Ah, yes, in His infinite wisdom, He knew that His children would feel like strangers in a strange land. We weren’t built to fight and complain and be blinded by the need to be right. We were built and are being built to love. To have tenderized hearts to love people where they are….all people….yep, even the ones that disagree with us. God knew we would need His Words, His truths, when all else seems smudged and shriveled. He knew we were not meant to be like the rest of the world and follow their pattern. We are a people set apart for a purpose. Not better, just set apart.

God sent me to another passage this week and it has reset my heart and pulled me away from the fire. He reminded me that I am not and you are not, and cannot be, a wineskin in the smoke. You and I are love letters to this hurting world.
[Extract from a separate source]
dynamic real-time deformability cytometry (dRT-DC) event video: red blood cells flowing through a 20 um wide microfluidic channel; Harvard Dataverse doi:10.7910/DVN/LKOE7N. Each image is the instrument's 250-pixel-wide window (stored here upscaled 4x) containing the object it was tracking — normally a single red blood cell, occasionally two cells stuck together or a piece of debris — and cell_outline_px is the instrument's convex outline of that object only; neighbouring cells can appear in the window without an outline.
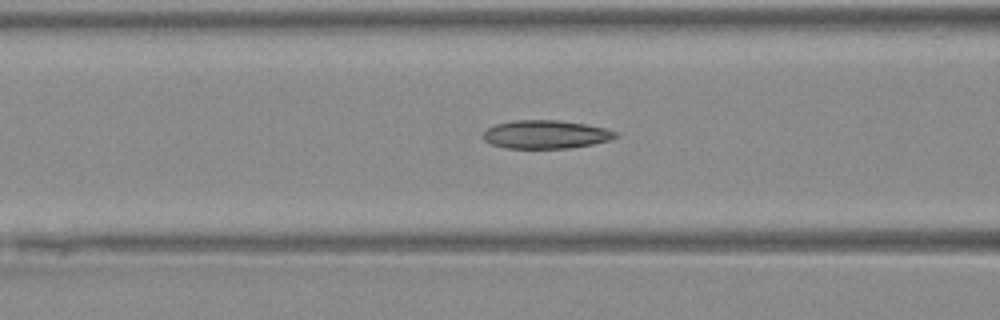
{"species": "Egyptian fruit bat (a non-hibernating species)", "species_latin": "Rousettus aegyptiacus", "temperature_condition": "warm", "stored_images_in_passage": 31, "camera_frame_rate_fps": 3000, "um_per_image_px": 0.085, "animal": {"sex": "female"}, "frame": {"image": 1, "passage_image": 11, "time_ms": 3.333, "image_size_px": [1000, 320], "cell_outline_px": [[620, 136], [608, 140], [592, 144], [568, 148], [508, 148], [492, 144], [484, 140], [480, 136], [488, 128], [496, 124], [516, 120], [556, 120], [584, 124], [604, 128], [616, 132]], "centroid_in_image_um": [46.36, 11.43], "position_along_channel_um": 120.2, "area_um2": 21.68}}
2 Corinthians 3: 2+3NIV, “You yourselves are our letter, written on our hearts, known and read by everybody. You show that you are a letter from Christ, the result of our ministry, written not with ink but with the Spirit of the living God, not on tablets of stone, but on tablets of human hearts.”

Wow. Just wow. The most special letters I write are always on yellow legal pad paper. It’s just my thing. I don’t write that many letters anymore….it seems to be becoming a lost art, but when I do write them I am trying to convey what is in my heart. God does not use yellow legal pad paper to write His intimate words of tender love to this world. He uses us. He writes them on our hearts. Think about it for a minute. Can you imagine His finger writing words of hope and peace and joy and great love on us?
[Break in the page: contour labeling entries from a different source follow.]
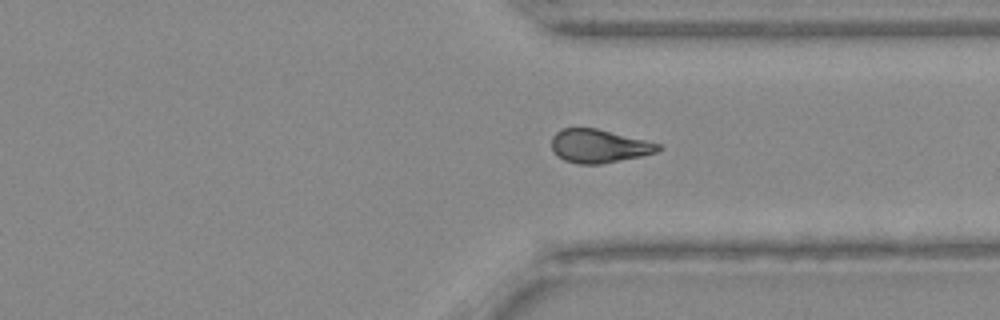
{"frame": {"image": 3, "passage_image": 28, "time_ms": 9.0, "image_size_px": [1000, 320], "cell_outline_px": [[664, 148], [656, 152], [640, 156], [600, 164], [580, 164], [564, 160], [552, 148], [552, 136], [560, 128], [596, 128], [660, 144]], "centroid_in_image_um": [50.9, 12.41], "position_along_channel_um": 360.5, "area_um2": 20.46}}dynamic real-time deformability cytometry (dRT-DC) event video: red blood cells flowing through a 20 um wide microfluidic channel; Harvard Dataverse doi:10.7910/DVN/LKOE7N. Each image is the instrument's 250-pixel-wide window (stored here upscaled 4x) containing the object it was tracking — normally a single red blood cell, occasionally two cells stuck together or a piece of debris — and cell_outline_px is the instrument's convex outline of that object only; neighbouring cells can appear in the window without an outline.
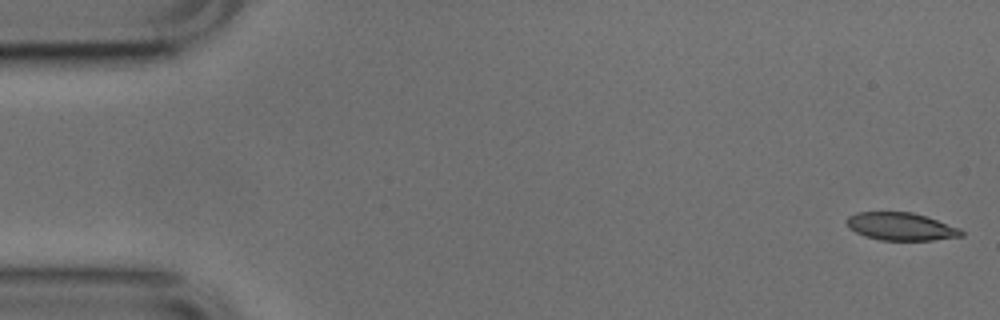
{"species": "common noctule bat (a hibernating species)", "species_latin": "Nyctalus noctula", "temperature_condition": "cold", "stored_images_in_passage": 26, "camera_frame_rate_fps": 3000, "um_per_image_px": 0.085, "animal": {"sex": "male", "body_mass_g": 17.9, "forearm_length_mm": 54.2}, "frame": {"image": 1, "passage_image": 1, "time_ms": 0.0, "image_size_px": [1000, 320], "cell_outline_px": [[964, 236], [932, 240], [880, 240], [864, 236], [848, 228], [848, 216], [856, 212], [912, 212], [960, 228], [964, 232]], "centroid_in_image_um": [76.58, 19.26], "position_along_channel_um": 8.4, "area_um2": 18.44}}
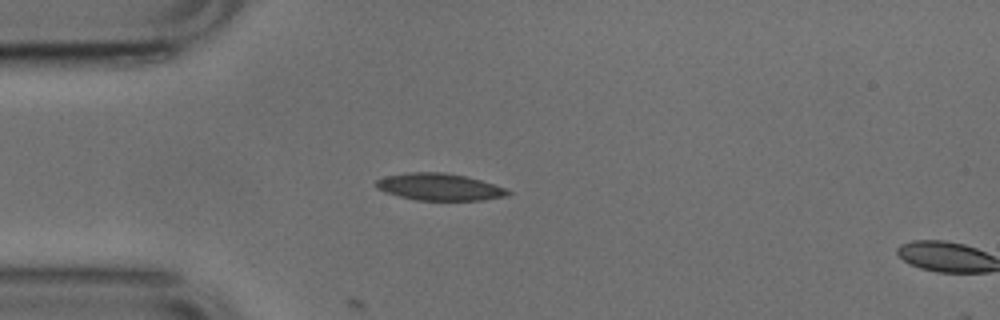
{"frame": {"image": 2, "passage_image": 13, "time_ms": 4.0, "image_size_px": [1000, 320], "cell_outline_px": [[512, 192], [508, 196], [484, 200], [416, 200], [400, 196], [376, 188], [376, 180], [384, 176], [408, 172], [444, 172], [464, 176], [480, 180], [504, 188]], "centroid_in_image_um": [37.35, 15.88], "position_along_channel_um": 47.6, "area_um2": 20.58}}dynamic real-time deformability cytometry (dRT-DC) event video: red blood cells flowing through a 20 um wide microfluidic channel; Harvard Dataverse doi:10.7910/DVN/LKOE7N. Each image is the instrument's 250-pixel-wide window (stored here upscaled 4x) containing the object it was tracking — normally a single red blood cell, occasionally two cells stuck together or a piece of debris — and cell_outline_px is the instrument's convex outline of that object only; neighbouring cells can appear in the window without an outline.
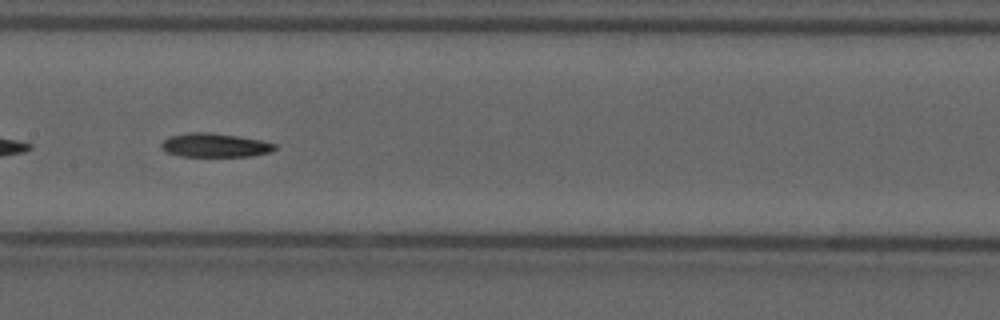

I want Him to write volumes in me and I want to let everyone I am around to read and hear every last one of them.

It would be so easy to back off and just ease into the mainstream with everyone else and become like everyone else. After all, aren’t love letters old fashioned and irrelevant in our highly sophisticated society? I think not. I think people are screaming on the inside (and some on the outside) to hear all the lovey dovey, syrupy sweet words of love and affection that God longs to share. He is the Great Lover who wants to woo us into His very heart. He has chosen us to be those messengers. He has chosen our hearts to display the message. Shriveled and smudged hearts will be hard to read. Turn away from the world and the need to give people your opinion. Give them your tender heart instead. It is what I will continue to do. It is really all I know to do in this world.

I will be His yellow legal pad. It will be my joy and privilege. I hope you will share your words as well. I need your love letter. And you need mine.